Iras mengerutkan dahi. Tadi pagi ryan ga masuk sekolah, tapi sorenya dia
pasti dateng buat nemenin tiara test. “yaudah, gue udah nelfon kakak sepupunya
tadi. Dya lagi otw katanya. Orang tuanya ryan lagi diluar kota”. Tiara tak
memperdulikan iras, tatapannya hanya tertuju pada ryan yang terbaring lemah
dengan wajah pucat pasi. “gue cariin lo makan dulu ya ra, lo pasti belom makan
kan?”. Tiara menatap iras dan akhirnya mengangguk. Iras melangkahkan kaki
menuju pintu keluar.
Tiara menggenggam sebelah tangan ryan. Suhu badanya sudah
tidak sepanas tadi. Ya tuhan.. mengapa ia begitu menhawatirkan anak ini. Suara
derit pintu kembali berbunyi, tapi bukan iras yang ada dibaliknya. Seorang
cewek cantik yang usianya kira-kira 2 tahun diatas tiara. Wanita dengan blus
biru muda dan rok selutut juga high heels itu menghampiri tiara sambil
tersenyum.Tiara buru-buru melepas genggamannya dari ryan.. “kamu pasti tiara”

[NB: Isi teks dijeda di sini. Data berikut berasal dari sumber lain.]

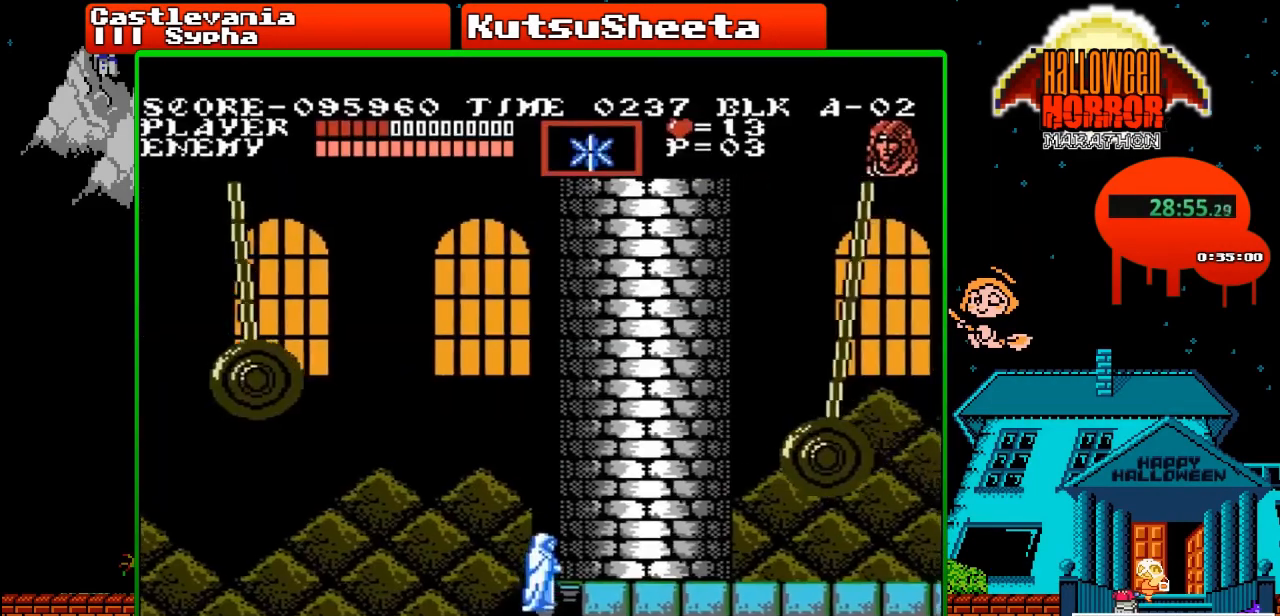
{"buttons": ["DPAD_RIGHT"], "events": []}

katanya tanpa melepas senyumannya. Tiara spontan menggeser bangkunya dan
berdiri, ia ikut tersenyum sambil mengangguk. “saya lisa, kakak sepupunya ryan.” Ia mengulurkan
tangannya , membuat tiara dengan sigap menjabat tangannya. Tiara dan lisa duduk
disofa agak jauh dari tempat tidur ryan. “kamu lebih cantik dari bayangan
kakak.” Pipi tiara merona merah, lalu menatap lisa penuh kebingungan. “ryan
banyak cerita tentang kamu”. Lisa seakan tau apa yang ada dipikiran tiara.

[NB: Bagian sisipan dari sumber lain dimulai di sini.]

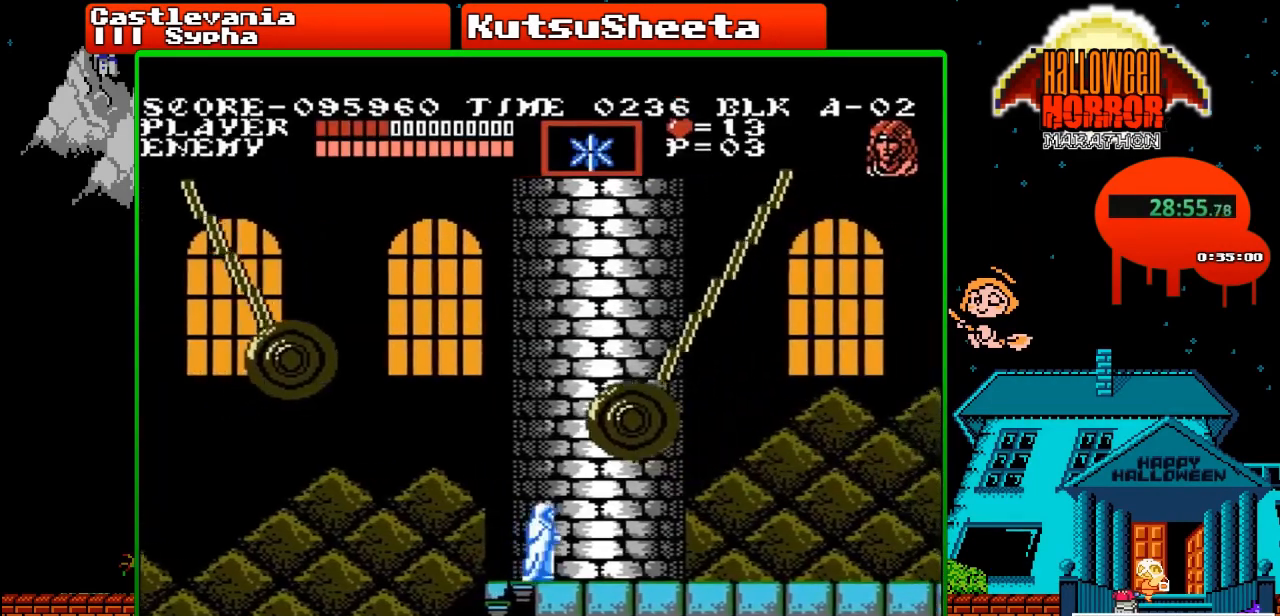
{"buttons": ["DPAD_RIGHT"], "events": []}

“makasih yang udah bikin ryan berubah”. Katanya lagi, kali ini matanya menatap
ryan dari kejauhan. “itu karena ryan yang pengen berubah ka, bukan karena
tiara”. Tiara mengikuti arah pandang lisa yang tertuju pada ryan. “ryan itu
sayang banget sama kamu.” Kali ini kata-kata lisa ampuh membuat tiara berbalik,
menatap lisa yang matanya masih tertuju ke ranjang. “dya banyak cerita tentang
kamu sama kakak. Waktu itu kakak sempet beberapa kali nginep dirumah ryan. Udah
hampir tengah malem dya masih sibuk diruang tamu, belajar buat ulangan biologi
katanya. Pertama kakak ga percaya, tapi ternyata dia serius, disaat itulah dia
cerita tentang kamu. Dya ngerasa nyaman dideket kamu, dia ngerasa kamu beda
dari cewe-cewe lain. Saat itulah dia mutusin buat rajin belajar. Biar bisa
deket sama kamu. Mungkin kamu ga pernah tau. Dia sempet denger beberapa anak
ngomongin dya disekolah. Mereka mengira ryan deket sama kamu Cuma buat
manfaatin kepintaran kamu., dan kamu manfaatin ryan karena kekayaannya. Padahal
dya ga sejahat itu. Kamu tau kan.”. tiara menghela nafas panjang, ya tuhan.. ia
sama sekali ga pernah punya pikiran seperti itu tentang ryan. “mulai saat itu
dya belajar biar bisa setara sama kamu, biar dia bisa buktiin sama anak-anak
lain kalau dya ga seperti yang mereka pikirkan. Dan keesokan harinya. Dya
pulang dengan baju yang udah basah karena keringetan, dan mengeluh kalau
kakinya cape banget karena jalan kaki dari rumah ke sekolah, buat apa? Biar
bisa jalan bareng kamu. Setiap hari dia nunggu kamu di komplek deket rumah
kamu. Seolah-seolah kalian bertemu karena ketidak sengajaan.”. lisa
menghentikan kata-katanya, lalu menoleh kerah tiara. Melihat matanya yang
berkaca-kaca. “dua hari yang lalu sebenarnya dia udah ngeluh kalau ga enak
badan. Tapi dia tetep maksa masuk sekolah terus nganterin kamu ke toko buku.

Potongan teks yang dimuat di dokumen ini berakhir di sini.